▶ Task instructions: Please return every line of the listing. Keep each one exact.

▶ Available data:
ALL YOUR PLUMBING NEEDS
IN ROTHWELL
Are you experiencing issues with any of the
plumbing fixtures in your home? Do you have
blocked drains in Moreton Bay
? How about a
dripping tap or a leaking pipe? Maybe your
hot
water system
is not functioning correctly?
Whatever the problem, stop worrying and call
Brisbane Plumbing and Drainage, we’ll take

▶ Exercise output:
ALL YOUR PLUMBING NEEDS
IN ROTHWELL
Are you experiencing issues with any of the
plumbing fixtures in your home? Do you have
blocked drains in Moreton Bay
? How about a
dripping tap or a leaking pipe? Maybe your
hot
water system
is not functioning correctly?
Whatever the problem, stop worrying and call
Brisbane Plumbing and Drainage, we’ll take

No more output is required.